# [ASSIGNED TASK]
Show each line from the records below in which the word "نورى" occurs.

# [DATA TO USE]

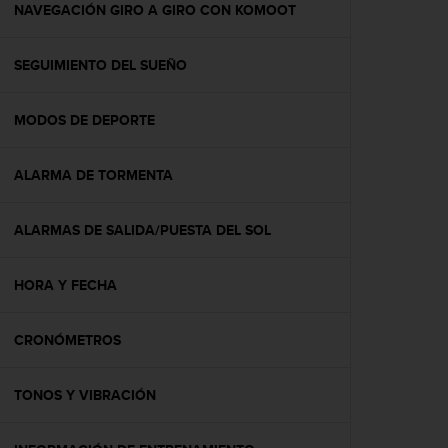
c
NAVEGACIÓN GIRO A GIRO CON KOMOOT
o
n
SEGUIMIENTO DEL SUEÑO
t
e
n
MODOS DE DEPORTE
i
d
o
ALARMA DE TORMENTA
w
e
b
ALARMAS DE SALIDA/PUESTA DEL SOL
(
W
HORA Y FECHA
e
b
C
CRONÓMETROS
o
n
t
TONOS Y VIBRACIÓN
e
n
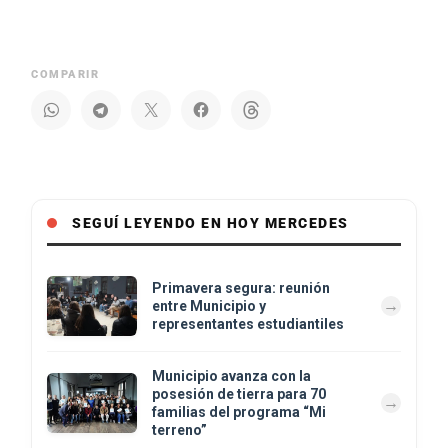
COMPARIR
SEGUÍ LEYENDO EN HOY MERCEDES
Primavera segura: reunión
entre Municipio y
representantes estudiantiles
Municipio avanza con la
posesión de tierra para 70
familias del programa “Mi
terreno”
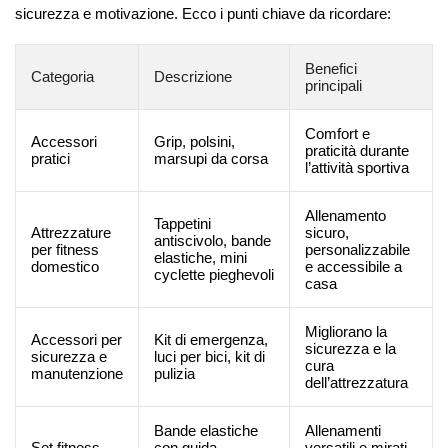
sicurezza e motivazione. Ecco i punti chiave da ricordare:
Benefici
Categoria
Descrizione
principali
Comfort e
Accessori
Grip, polsini,
praticità durante
pratici
marsupi da corsa
l’attività sportiva
Allenamento
Tappetini
Attrezzature
sicuro,
antiscivolo, bande
per fitness
personalizzabile
elastiche, mini
domestico
e accessibile a
cyclette pieghevoli
casa
Migliorano la
Accessori per
Kit di emergenza,
sicurezza e la
sicurezza e
luci per bici, kit di
cura
manutenzione
pulizia
dell’attrezzatura
Bande elastiche
Allenamenti
Set fitness
con guida,
versatili e mirati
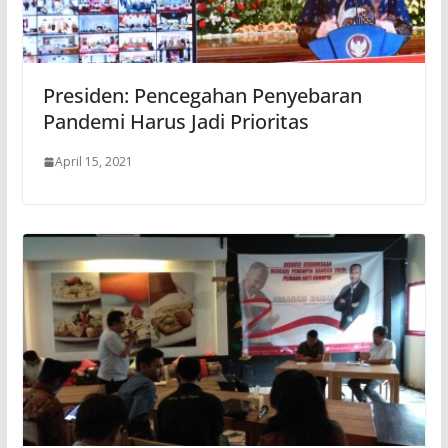
Presiden: Pencegahan Penyebaran
Pandemi Harus Jadi Prioritas
April 15, 2021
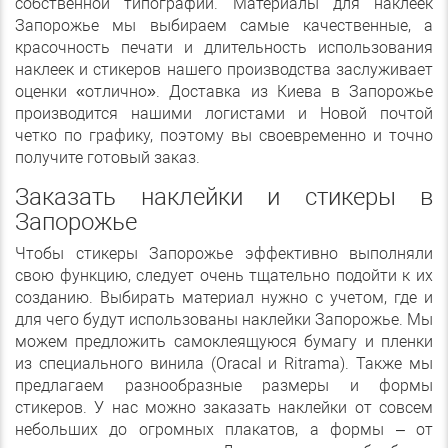
собственной типографии. Материалы для наклеек
Запорожье мы выбираем самые качественные, а
красочность печати и длительность использования
наклеек и стикеров нашего производства заслуживает
оценки «отлично». Доставка из Киева в Запорожье
производится нашими логистами и Новой почтой
четко по графику, поэтому вы своевременно и точно
получите готовый заказ.
Заказать наклейки и стикеры в
Запорожье
Чтобы стикеры Запорожье эффективно выполняли
свою функцию, следует очень тщательно подойти к их
созданию. Выбирать материал нужно с учетом, где и
для чего будут использованы наклейки Запорожье. Мы
можем предложить самоклеящуюся бумагу и пленки
из специального винила (Oracal и Ritrama). Также мы
предлагаем разнообразные размеры и формы
стикеров. У нас можно заказать наклейки от совсем
небольших до огромных плакатов, а формы – от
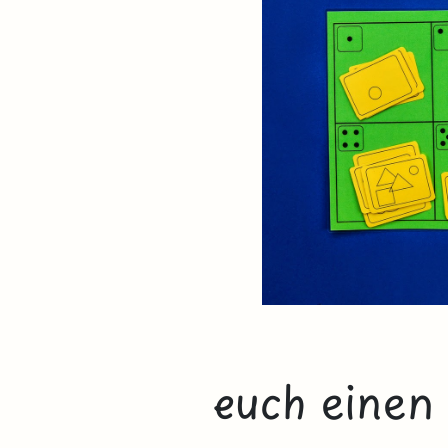
euch einen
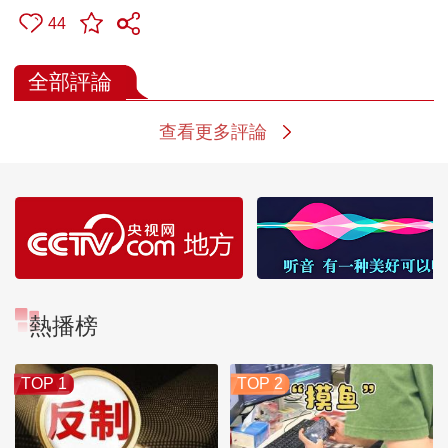
44
全部評論
查看更多評論
熱播榜
TOP 1
TOP 2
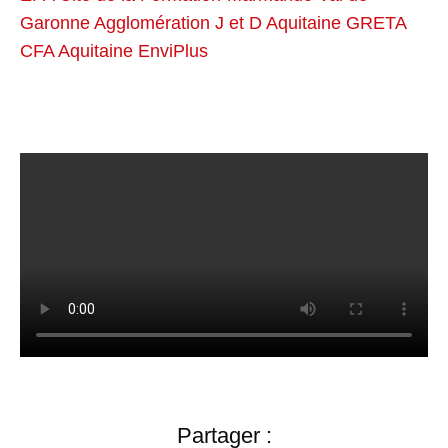
Garonne Agglomération
J et D Aquitaine
GRETA
CFA Aquitaine
EnviPlus
Partager :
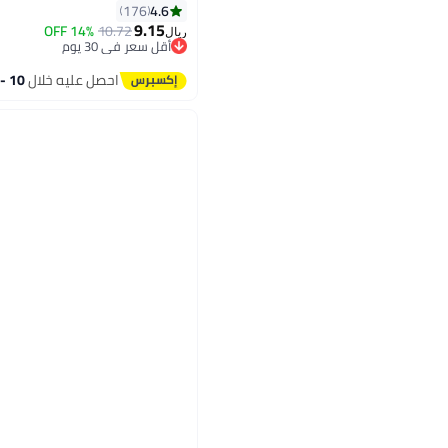
4.6
176
9.15
14% OFF
10.72
ريال
أقل سعر في 30 يوم
11
أقل سعر في 30 يوم
احصل عليه خلال
10 - 11 اغسطس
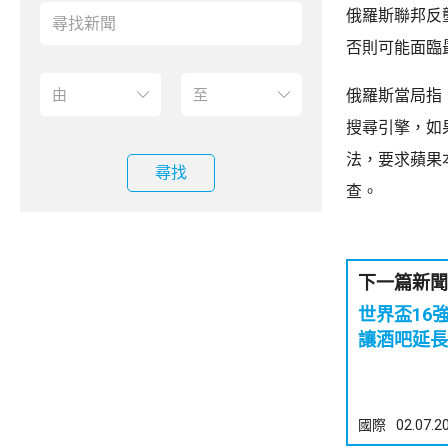
俄羅斯聯邦反
否則可能面臨最
俄羅斯當局指
搜尋引擎，如
法，要求蘋果
尋找
查。
下一篇新聞
世界盃16
讓酒吧延長
國際
02.07.2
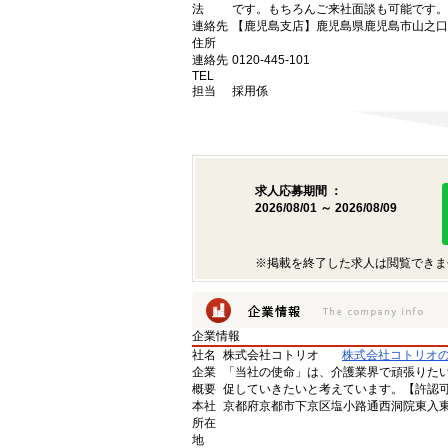
法
です。もちろんご来社面談も可能です。
連絡先
【鹿児島支店】鹿児島県鹿児島市山之口町1
住所
連絡先
0120-445-101
TEL
担当
採用係
求人応募期間 ：
2026/08/01 ～ 2026/08/09
※掲載を終了した求人は閲覧できま
企業情報
社名
株式会社コトリオ
株式会社コトリオ
企業
「当社の使命」は、介護業界で頑張りた
概要
促していきたいと考えています。【許認可番号】
本社
京都府京都市下京区塩小路通西洞院東入東塩
所在
地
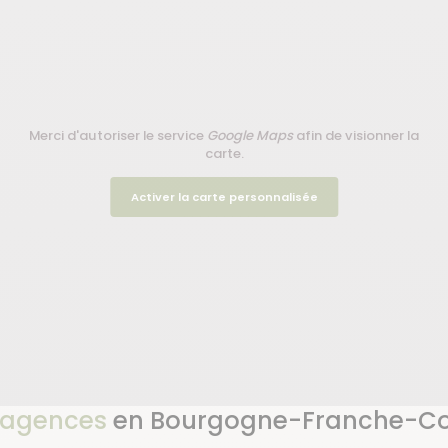
Merci d'autoriser le service
Google Maps
afin de visionner la
carte.
Activer la carte personnalisée
 agences
en Bourgogne-Franche-C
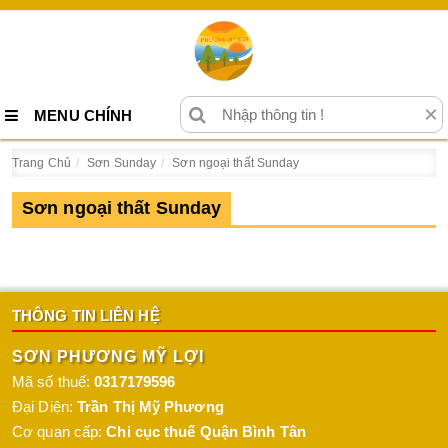
×
MENU CHÍNH
Trang Chủ
Sơn Sunday
Sơn ngoại thất Sunday
Sơn ngoại thất Sunday
THÔNG TIN LIÊN HỆ
SƠN PHƯƠNG MỸ LỢI
Mã số thuế:
0317179596
Đại Diện:
Trần Thị Mỹ Phương
Cơ quan cấp:
Chi cục thuế Quận Bình Tân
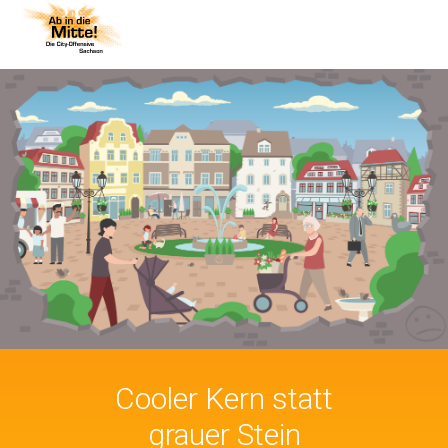
Cooler Kern statt
grauer Stein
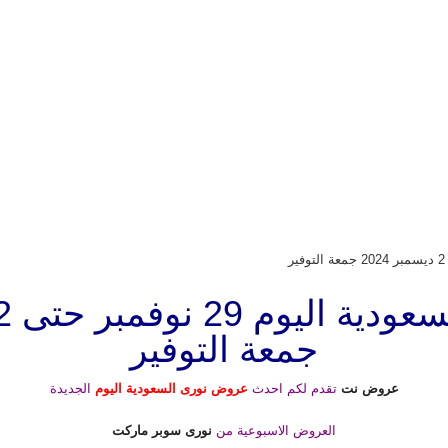
جمعة التوفير
عروض نت
تقدم لكم احدث
عروض نورى السعودية اليوم
الجديدة
العروض الاسبوعية من
نورى سوبر ماركت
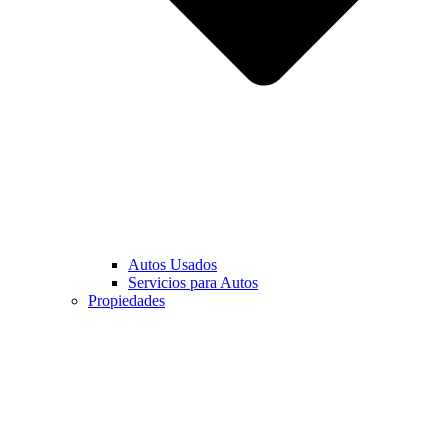
Autos Usados
Servicios para Autos
Propiedades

# [TASK SOLUTION]
عروض نورى السعودية اليوم
نورى سوبر ماركت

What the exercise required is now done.